Collected data:

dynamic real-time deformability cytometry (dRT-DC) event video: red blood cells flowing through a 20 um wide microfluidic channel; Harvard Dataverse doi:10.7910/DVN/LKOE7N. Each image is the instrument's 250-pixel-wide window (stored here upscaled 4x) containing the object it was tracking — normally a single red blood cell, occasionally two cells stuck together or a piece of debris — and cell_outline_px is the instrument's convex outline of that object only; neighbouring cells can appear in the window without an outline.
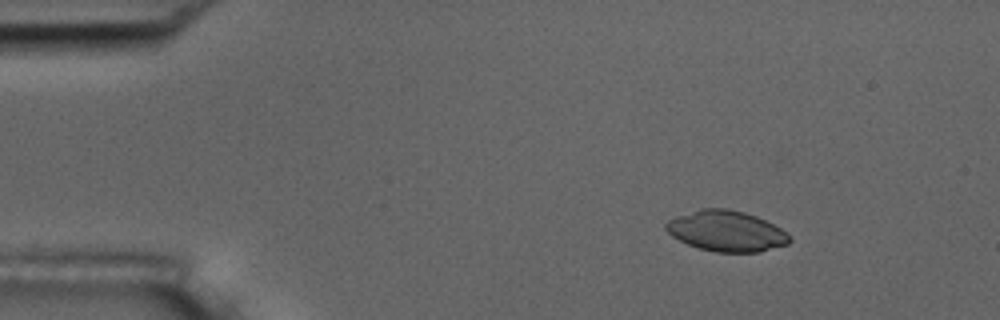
{"species": "common noctule bat (a hibernating species)", "species_latin": "Nyctalus noctula", "temperature_condition": "room temperature", "stored_images_in_passage": 8, "camera_frame_rate_fps": 3000, "um_per_image_px": 0.085, "animal": {"sex": "male", "body_mass_g": 17.5, "forearm_length_mm": 52.3}, "frame": {"image": 1, "passage_image": 3, "time_ms": 2.333, "image_size_px": [1000, 320], "cell_outline_px": [[792, 240], [788, 244], [760, 252], [716, 252], [700, 248], [688, 244], [672, 236], [664, 228], [664, 224], [668, 220], [676, 216], [700, 208], [728, 208], [744, 212], [756, 216], [780, 228]], "centroid_in_image_um": [61.71, 19.63], "position_along_channel_um": 23.3, "area_um2": 29.19}}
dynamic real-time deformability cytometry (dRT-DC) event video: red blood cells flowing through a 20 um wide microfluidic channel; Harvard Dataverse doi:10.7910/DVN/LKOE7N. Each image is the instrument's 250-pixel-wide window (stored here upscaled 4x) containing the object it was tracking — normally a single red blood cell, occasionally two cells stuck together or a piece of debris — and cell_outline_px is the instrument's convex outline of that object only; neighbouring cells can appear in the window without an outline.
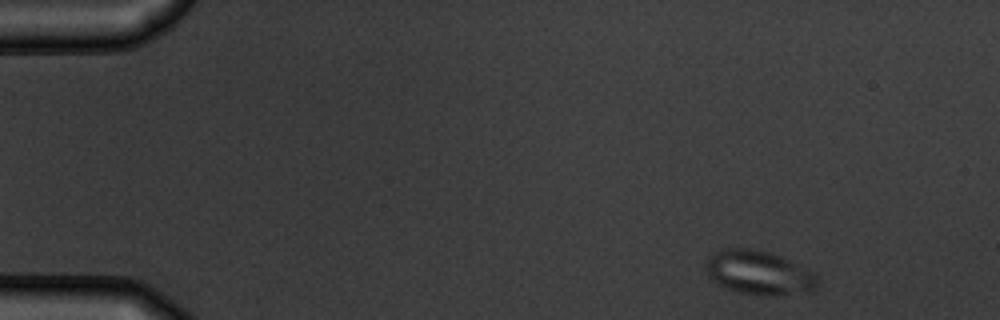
{"species": "common noctule bat (a hibernating species)", "species_latin": "Nyctalus noctula", "temperature_condition": "warm", "stored_images_in_passage": 5, "camera_frame_rate_fps": 3000, "um_per_image_px": 0.085, "animal": {"sex": "male", "body_mass_g": 19.5, "forearm_length_mm": 54.6}, "frame": {"image": 1, "passage_image": 1, "time_ms": 0.0, "image_size_px": [1000, 320], "cell_outline_px": [[816, 288], [808, 292], [768, 296], [764, 296], [740, 292], [716, 284], [708, 276], [704, 268], [704, 264], [708, 256], [720, 248], [748, 248], [768, 252], [780, 256], [812, 272], [816, 276]], "centroid_in_image_um": [64.42, 23.17], "position_along_channel_um": 20.6, "area_um2": 28.61}}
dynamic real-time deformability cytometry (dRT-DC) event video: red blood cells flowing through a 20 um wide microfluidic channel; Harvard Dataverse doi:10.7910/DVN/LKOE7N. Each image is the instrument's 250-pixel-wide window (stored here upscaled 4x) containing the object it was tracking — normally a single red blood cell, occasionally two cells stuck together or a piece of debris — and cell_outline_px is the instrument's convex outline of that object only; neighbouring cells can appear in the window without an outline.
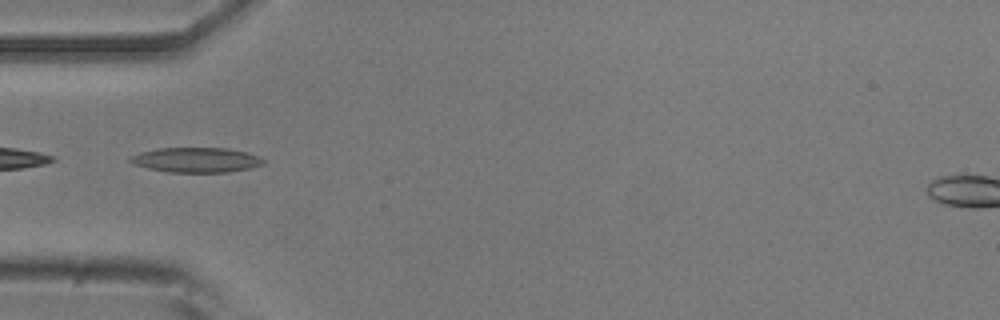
{"species": "common noctule bat (a hibernating species)", "species_latin": "Nyctalus noctula", "temperature_condition": "room temperature", "stored_images_in_passage": 41, "camera_frame_rate_fps": 3000, "um_per_image_px": 0.085, "animal": {"sex": "male", "body_mass_g": 20.5, "forearm_length_mm": 52.5}, "frame": {"image": 1, "passage_image": 5, "time_ms": 1.333, "image_size_px": [1000, 320], "cell_outline_px": [[264, 164], [248, 168], [228, 172], [168, 172], [148, 168], [136, 164], [128, 160], [132, 156], [140, 152], [156, 148], [228, 148], [248, 152], [264, 160]], "centroid_in_image_um": [16.68, 13.59], "position_along_channel_um": 68.3, "area_um2": 19.13}}
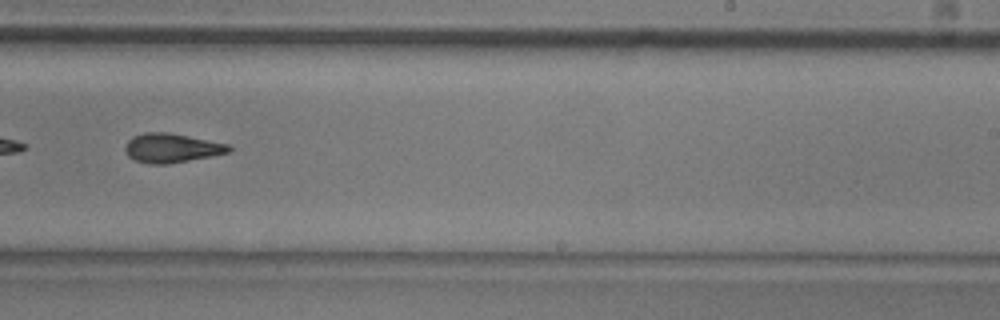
{"frame": {"image": 2, "passage_image": 21, "time_ms": 6.667, "image_size_px": [1000, 320], "cell_outline_px": [[232, 148], [228, 152], [212, 156], [168, 164], [148, 164], [136, 160], [128, 156], [124, 148], [128, 140], [132, 136], [144, 132], [168, 132], [228, 144]], "centroid_in_image_um": [14.55, 12.58], "position_along_channel_um": 274.4, "area_um2": 17.57}}
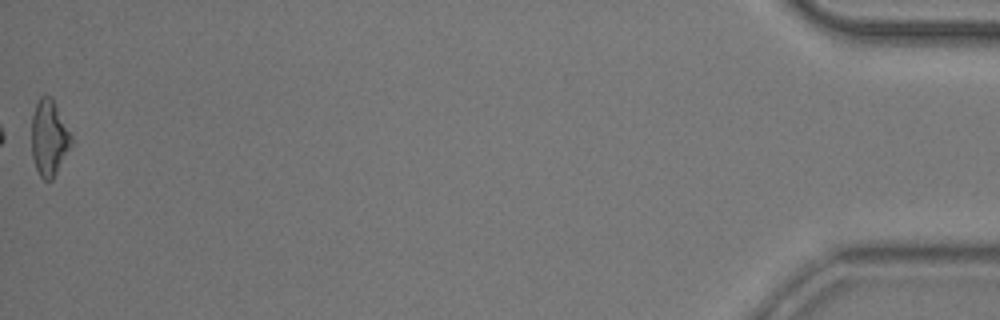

_Required work_
Repeat verbatim all the material, but not the pictures.

_Complete output_
dynamic real-time deformability cytometry (dRT-DC) event video: red blood cells flowing through a 20 um wide microfluidic channel; Harvard Dataverse doi:10.7910/DVN/LKOE7N. Each image is the instrument's 250-pixel-wide window (stored here upscaled 4x) containing the object it was tracking — normally a single red blood cell, occasionally two cells stuck together or a piece of debris — and cell_outline_px is the instrument's convex outline of that object only; neighbouring cells can appear in the window without an outline.
{"species": "common noctule bat (a hibernating species)", "species_latin": "Nyctalus noctula", "temperature_condition": "room temperature", "stored_images_in_passage": 8, "camera_frame_rate_fps": 3000, "um_per_image_px": 0.085, "animal": {"sex": "male", "body_mass_g": 17.5, "forearm_length_mm": 52.3}, "frame": {"image": 1, "passage_image": 3, "time_ms": 2.333, "image_size_px": [1000, 320], "cell_outline_px": [[792, 240], [788, 244], [760, 252], [716, 252], [700, 248], [688, 244], [672, 236], [664, 228], [664, 224], [668, 220], [676, 216], [700, 208], [728, 208], [744, 212], [756, 216], [780, 228]], "centroid_in_image_um": [61.71, 19.63], "position_along_channel_um": 23.3, "area_um2": 29.19}}
dynamic real-time deformability cytometry (dRT-DC) event video: red blood cells flowing through a 20 um wide microfluidic channel; Harvard Dataverse doi:10.7910/DVN/LKOE7N. Each image is the instrument's 250-pixel-wide window (stored here upscaled 4x) containing the object it was tracking — normally a single red blood cell, occasionally two cells stuck together or a piece of debris — and cell_outline_px is the instrument's convex outline of that object only; neighbouring cells can appear in the window without an outline.
{"species": "common noctule bat (a hibernating species)", "species_latin": "Nyctalus noctula", "temperature_condition": "warm", "stored_images_in_passage": 5, "camera_frame_rate_fps": 3000, "um_per_image_px": 0.085, "animal": {"sex": "male", "body_mass_g": 19.5, "forearm_length_mm": 54.6}, "frame": {"image": 1, "passage_image": 1, "time_ms": 0.0, "image_size_px": [1000, 320], "cell_outline_px": [[816, 288], [808, 292], [768, 296], [764, 296], [740, 292], [716, 284], [708, 276], [704, 268], [704, 264], [708, 256], [720, 248], [748, 248], [768, 252], [780, 256], [812, 272], [816, 276]], "centroid_in_image_um": [64.42, 23.17], "position_along_channel_um": 20.6, "area_um2": 28.61}}
dynamic real-time deformability cytometry (dRT-DC) event video: red blood cells flowing through a 20 um wide microfluidic channel; Harvard Dataverse doi:10.7910/DVN/LKOE7N. Each image is the instrument's 250-pixel-wide window (stored here upscaled 4x) containing the object it was tracking — normally a single red blood cell, occasionally two cells stuck together or a piece of debris — and cell_outline_px is the instrument's convex outline of that object only; neighbouring cells can appear in the window without an outline.
{"species": "common noctule bat (a hibernating species)", "species_latin": "Nyctalus noctula", "temperature_condition": "room temperature", "stored_images_in_passage": 41, "camera_frame_rate_fps": 3000, "um_per_image_px": 0.085, "animal": {"sex": "male", "body_mass_g": 20.5, "forearm_length_mm": 52.5}, "frame": {"image": 1, "passage_image": 5, "time_ms": 1.333, "image_size_px": [1000, 320], "cell_outline_px": [[264, 164], [248, 168], [228, 172], [168, 172], [148, 168], [136, 164], [128, 160], [132, 156], [140, 152], [156, 148], [228, 148], [248, 152], [264, 160]], "centroid_in_image_um": [16.68, 13.59], "position_along_channel_um": 68.3, "area_um2": 19.13}}
{"frame": {"image": 2, "passage_image": 21, "time_ms": 6.667, "image_size_px": [1000, 320], "cell_outline_px": [[232, 148], [228, 152], [212, 156], [168, 164], [148, 164], [136, 160], [128, 156], [124, 148], [128, 140], [132, 136], [144, 132], [168, 132], [228, 144]], "centroid_in_image_um": [14.55, 12.58], "position_along_channel_um": 274.4, "area_um2": 17.57}}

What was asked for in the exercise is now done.